Patients who achieved complete remission (no signs of cancer) with complete (CR) or incomplete (CRi) recovery went on to receive allo-HSCT if they had a sibling donor. In other cases, they received an autologous HSCT (transplant of their own stem cells). Patients were followed for an average of 11 years.  

The 5-year overall survival (OS) rate was 33.2%. OS rate was 30.1% at 10 years and 28% at 15 years. There was no significant difference in 10-year OS between the three groups (36.7% with daunorubicin, 41.8% with mitoxantrone and 43.3% with idarubicin). In patients aged 15-45 years old, no treatment difference regarding OS was observed. In patients aged 46-60 years, mitoxantrone and idarubicin groups had a longer OS when compared to the daunorubicin group. 

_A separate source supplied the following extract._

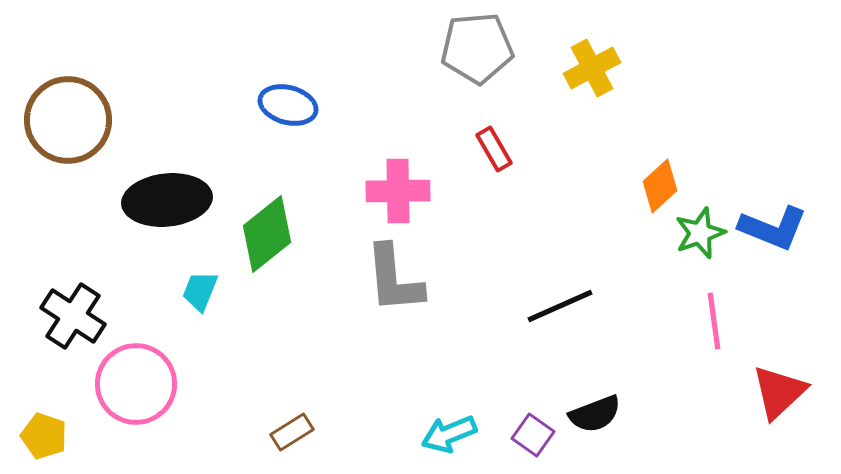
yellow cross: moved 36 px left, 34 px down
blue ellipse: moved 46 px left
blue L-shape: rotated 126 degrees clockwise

The 10-year disease-free survival (DFS) was also not significantly different between groups. DFS was 31.6% with daunorubicin, 36.9% with mitoxantrone and 36.9% with idarubicin. 

In younger patients without favorable risk who achieved a CR/CRi after induction chemotherapy, those with a matched donor had higher 10-year OS and 15 year OS rates than those without a matched donor. In older patients who reached CR/CRi, the long-term outcomes of those with or without a donor were similar. 

This study concluded that the long-term outcomes for patients with AML were similar regardless of anthracycline or transplant type.